The Selected Letters of George Oppen (1990) edited by Rachel Blau DuPlessis
  • Perhaps what I would like is a truly democratic culture. Not a polemic nor a moralistic culture in the arts but a culture which permits one man to speak to another honestly and modestly and in freedom and to say what he thinks and what he feels, to express his doubts and his fears, his immoral as well as his moral impulses, to say what he thinks is true and what he thinks is false, and what he likes and what he does not like. What I am against is that we should all engage in the most vigorous and most polemic lying to each other for each other's benefit. — Who could have the conceit, the self-confidence to believe that that is what we should do throughout all the rest of human history?
    • Letter to Charles Humboldt (mid-1962), p. 64

Quotes about Oppen[edit]

  • Oppen believes that “Poetry has to be protean; the meaning must begin there. With the perception.” In his notebooks he says that “the present, the sense of the present arrives before the words — and independent of them.” He paraphrases Jacques Maritain: “we awake in the same moment to ourselves and to things.” But even as he recognizes that neither the self nor the objects of the world can be seen apart from the world that contains them, Oppen does not obliterate their differences. He avows, “a blurring of the distinction between subjective and objective — There has been no instant in my life when such a blurring was possible for me/ for one thing: too much a carpenter: I know what a blue guitar is made of”.

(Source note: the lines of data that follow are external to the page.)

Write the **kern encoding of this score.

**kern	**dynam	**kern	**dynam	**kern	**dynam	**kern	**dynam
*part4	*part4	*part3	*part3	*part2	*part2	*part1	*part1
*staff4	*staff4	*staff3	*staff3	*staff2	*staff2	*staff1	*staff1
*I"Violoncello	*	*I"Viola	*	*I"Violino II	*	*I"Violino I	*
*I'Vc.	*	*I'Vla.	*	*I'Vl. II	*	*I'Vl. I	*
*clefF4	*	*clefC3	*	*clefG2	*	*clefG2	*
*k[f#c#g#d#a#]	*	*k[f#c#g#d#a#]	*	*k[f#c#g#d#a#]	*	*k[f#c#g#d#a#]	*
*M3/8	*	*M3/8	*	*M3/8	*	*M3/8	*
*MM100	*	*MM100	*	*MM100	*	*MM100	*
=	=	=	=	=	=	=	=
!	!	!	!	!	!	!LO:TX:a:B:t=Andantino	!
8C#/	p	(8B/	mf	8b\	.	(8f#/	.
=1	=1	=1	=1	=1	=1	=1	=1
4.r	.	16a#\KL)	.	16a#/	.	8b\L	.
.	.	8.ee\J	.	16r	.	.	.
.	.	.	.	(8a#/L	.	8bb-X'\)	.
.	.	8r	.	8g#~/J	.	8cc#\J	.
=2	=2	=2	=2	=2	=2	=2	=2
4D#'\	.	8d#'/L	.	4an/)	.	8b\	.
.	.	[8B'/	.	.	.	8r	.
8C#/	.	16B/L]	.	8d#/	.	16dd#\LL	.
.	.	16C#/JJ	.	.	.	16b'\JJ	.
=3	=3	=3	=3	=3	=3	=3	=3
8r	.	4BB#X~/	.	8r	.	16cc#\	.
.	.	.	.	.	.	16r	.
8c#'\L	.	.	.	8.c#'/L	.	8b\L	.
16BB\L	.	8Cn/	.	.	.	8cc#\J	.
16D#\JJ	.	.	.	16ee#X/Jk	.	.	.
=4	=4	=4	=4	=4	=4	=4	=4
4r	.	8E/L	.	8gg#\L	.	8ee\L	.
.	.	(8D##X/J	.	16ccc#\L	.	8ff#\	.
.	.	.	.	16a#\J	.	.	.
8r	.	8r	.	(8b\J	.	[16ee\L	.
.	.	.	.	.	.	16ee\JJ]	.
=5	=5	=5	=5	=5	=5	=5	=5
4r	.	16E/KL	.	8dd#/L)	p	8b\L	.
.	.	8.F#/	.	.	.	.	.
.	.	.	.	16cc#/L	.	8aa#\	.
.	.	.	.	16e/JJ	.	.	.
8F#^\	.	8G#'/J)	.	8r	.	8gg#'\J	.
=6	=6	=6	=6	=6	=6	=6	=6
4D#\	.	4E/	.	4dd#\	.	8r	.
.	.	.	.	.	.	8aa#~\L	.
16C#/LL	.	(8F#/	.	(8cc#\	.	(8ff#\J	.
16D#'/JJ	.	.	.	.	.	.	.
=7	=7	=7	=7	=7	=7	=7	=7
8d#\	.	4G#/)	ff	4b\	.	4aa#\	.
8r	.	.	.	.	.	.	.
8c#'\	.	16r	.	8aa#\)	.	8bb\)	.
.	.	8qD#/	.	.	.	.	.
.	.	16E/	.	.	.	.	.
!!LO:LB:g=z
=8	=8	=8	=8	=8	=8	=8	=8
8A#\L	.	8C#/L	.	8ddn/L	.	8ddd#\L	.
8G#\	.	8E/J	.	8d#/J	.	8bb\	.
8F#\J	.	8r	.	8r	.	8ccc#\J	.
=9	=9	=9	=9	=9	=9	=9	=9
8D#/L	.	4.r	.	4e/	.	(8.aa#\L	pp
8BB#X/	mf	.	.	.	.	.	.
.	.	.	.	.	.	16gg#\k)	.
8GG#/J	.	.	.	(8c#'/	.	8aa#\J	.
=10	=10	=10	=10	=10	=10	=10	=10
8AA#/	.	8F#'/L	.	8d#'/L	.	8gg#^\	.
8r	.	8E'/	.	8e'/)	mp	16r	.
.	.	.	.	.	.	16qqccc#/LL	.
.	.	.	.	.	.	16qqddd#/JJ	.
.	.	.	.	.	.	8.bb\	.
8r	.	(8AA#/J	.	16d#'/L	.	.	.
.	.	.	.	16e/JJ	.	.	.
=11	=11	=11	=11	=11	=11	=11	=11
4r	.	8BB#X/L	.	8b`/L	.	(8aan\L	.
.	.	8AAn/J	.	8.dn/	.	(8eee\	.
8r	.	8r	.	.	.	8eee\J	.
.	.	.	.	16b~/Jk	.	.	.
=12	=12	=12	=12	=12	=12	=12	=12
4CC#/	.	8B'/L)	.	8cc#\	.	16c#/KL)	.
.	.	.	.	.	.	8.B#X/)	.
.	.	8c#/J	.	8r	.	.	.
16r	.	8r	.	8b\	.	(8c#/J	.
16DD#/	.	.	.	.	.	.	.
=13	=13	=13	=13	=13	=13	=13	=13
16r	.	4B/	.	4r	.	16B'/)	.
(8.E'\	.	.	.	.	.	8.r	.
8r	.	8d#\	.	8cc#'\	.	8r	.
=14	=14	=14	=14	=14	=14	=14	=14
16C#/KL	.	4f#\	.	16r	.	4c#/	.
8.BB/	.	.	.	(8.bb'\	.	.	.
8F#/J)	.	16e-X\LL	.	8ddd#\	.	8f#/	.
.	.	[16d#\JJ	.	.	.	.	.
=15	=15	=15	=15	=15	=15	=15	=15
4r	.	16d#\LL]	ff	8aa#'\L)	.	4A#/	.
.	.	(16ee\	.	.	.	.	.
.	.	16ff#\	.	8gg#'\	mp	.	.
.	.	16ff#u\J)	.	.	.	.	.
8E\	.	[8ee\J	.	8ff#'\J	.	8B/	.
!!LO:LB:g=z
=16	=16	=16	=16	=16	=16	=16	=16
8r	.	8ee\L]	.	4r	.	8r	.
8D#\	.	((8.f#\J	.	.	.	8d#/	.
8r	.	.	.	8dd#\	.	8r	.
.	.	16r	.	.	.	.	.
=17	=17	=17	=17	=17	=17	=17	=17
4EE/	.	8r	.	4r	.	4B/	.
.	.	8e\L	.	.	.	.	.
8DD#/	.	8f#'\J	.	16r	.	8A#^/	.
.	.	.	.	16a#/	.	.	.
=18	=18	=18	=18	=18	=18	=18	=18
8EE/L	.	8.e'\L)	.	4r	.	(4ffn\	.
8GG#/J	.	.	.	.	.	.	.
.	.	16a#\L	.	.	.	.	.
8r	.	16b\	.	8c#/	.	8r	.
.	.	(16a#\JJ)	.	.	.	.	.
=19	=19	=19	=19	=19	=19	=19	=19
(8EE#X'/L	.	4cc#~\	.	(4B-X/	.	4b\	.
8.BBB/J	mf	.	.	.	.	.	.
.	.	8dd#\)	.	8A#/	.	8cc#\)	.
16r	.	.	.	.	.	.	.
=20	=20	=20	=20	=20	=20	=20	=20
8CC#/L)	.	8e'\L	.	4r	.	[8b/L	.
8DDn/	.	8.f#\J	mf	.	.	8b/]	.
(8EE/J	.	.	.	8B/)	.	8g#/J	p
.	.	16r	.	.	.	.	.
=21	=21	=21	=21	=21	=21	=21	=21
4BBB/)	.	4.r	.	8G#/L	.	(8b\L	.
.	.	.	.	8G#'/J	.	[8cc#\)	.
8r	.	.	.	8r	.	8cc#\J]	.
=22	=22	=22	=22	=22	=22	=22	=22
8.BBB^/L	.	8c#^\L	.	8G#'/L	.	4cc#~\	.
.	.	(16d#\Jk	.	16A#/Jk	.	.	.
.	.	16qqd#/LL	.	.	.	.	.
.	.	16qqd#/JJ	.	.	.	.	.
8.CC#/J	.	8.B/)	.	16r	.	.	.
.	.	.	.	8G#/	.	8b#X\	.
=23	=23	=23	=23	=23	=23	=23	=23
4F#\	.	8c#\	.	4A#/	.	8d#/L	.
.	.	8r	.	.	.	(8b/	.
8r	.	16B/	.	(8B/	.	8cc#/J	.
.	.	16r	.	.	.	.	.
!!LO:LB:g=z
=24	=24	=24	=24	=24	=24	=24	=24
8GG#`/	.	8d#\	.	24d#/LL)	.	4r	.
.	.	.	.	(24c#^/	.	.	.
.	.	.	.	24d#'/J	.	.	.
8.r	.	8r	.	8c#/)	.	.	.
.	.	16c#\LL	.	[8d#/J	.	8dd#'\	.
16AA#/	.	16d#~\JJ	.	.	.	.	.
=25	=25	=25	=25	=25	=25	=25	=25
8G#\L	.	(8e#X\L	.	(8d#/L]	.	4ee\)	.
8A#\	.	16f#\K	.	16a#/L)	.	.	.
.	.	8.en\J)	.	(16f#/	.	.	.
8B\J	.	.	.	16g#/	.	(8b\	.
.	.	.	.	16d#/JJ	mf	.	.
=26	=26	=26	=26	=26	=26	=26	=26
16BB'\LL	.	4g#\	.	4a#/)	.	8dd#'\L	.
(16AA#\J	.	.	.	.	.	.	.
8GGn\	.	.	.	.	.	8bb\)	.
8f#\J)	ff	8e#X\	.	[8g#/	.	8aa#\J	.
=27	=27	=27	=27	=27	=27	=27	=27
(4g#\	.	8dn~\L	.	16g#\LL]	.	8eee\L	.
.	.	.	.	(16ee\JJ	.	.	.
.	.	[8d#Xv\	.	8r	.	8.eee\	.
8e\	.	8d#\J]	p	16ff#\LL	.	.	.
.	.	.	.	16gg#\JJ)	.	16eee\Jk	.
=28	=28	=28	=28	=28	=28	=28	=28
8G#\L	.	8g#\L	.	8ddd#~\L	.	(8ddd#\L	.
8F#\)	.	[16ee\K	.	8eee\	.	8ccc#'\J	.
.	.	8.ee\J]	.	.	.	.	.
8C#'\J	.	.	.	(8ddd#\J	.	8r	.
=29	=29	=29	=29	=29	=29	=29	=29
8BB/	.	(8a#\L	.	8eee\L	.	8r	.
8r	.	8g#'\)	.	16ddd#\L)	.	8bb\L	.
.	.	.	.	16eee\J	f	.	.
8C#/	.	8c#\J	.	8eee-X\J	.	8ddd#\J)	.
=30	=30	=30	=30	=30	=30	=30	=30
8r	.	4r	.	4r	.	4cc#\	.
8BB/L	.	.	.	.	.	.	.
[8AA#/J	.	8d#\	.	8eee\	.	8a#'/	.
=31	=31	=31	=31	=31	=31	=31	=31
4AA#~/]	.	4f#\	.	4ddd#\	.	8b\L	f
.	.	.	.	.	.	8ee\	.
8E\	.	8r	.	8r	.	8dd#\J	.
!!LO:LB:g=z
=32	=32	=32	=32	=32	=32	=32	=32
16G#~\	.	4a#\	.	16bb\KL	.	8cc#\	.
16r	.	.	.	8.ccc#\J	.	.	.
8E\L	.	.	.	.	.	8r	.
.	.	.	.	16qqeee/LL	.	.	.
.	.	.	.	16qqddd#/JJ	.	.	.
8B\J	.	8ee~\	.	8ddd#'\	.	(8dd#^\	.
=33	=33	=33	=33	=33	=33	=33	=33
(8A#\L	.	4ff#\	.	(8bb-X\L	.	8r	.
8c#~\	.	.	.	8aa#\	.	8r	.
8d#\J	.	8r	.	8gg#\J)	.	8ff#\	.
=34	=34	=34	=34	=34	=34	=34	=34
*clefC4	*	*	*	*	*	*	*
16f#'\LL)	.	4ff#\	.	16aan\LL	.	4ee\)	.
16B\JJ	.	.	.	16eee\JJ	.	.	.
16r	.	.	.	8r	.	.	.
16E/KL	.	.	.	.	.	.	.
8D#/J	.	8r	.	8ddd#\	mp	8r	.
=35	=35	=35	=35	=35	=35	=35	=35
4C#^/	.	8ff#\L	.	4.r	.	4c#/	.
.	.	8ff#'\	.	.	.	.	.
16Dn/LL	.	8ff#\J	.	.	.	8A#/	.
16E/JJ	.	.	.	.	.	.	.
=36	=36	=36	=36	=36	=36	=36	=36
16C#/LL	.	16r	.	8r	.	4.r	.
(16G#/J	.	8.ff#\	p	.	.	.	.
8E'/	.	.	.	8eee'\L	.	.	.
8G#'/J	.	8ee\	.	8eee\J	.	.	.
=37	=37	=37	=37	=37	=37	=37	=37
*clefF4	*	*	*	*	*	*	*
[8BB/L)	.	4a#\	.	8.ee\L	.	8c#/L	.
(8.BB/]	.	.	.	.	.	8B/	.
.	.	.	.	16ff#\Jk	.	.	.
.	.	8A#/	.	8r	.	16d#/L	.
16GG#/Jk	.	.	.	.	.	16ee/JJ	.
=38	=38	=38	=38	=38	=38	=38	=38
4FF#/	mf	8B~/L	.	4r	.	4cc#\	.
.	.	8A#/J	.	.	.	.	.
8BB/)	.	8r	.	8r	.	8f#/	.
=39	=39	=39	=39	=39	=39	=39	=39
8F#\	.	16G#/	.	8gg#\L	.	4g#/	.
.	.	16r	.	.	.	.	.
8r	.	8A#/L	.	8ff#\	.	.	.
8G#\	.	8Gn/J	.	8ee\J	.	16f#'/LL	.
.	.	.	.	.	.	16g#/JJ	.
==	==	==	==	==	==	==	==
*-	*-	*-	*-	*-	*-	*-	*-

  • Oppen writes in his notebooks, “I choose to believe in the natural consciousness, I see what the deer see, the desire NOT TO is the desire to be alone in fear of equality/ I see what the grass (blade) would see if it had eyes”. Instead of the traditional Western account of a consciousness that digests the external world, Oppen honors a consciousness interwoven with the world of objects, a consciousness that is nothing if not a collaboration with the world.
    • Forrest Gander, in "Finding the Phenomenal Oppen", in A Faithful Existence: Reading, Memory, and Transcendence (2005)
  • In his poems, George Oppen wanted words to act out “truthful, lived experience.” His poetry is very literally a practice of perception. He even speaks of emotion “as the ability to perceive.” The syntax of an Oppen poem rivets our attention to both word and world in an enactment of intentional consciousness, the very act of perception and thought coming into being, of language and feeling arising as experience. His poems can be intricate, the syntax polyvalent, the disclosure nonlinear and difficult to render into anything like statement. And as such, his poetry might be considered an expression of life. As the Biblical Isaiah reminds us, “it shall be a vexation only to understand.” Clarity is not the same thing as simplicity.
    • Forrest Gander, in "Finding the Phenomenal Oppen", in A Faithful Existence: Reading, Memory, and Transcendence (2005)
  • I've gone back more and more to Creeley, Duncan, and Olson in recent years. More recently to George Oppen, Robin Blaser.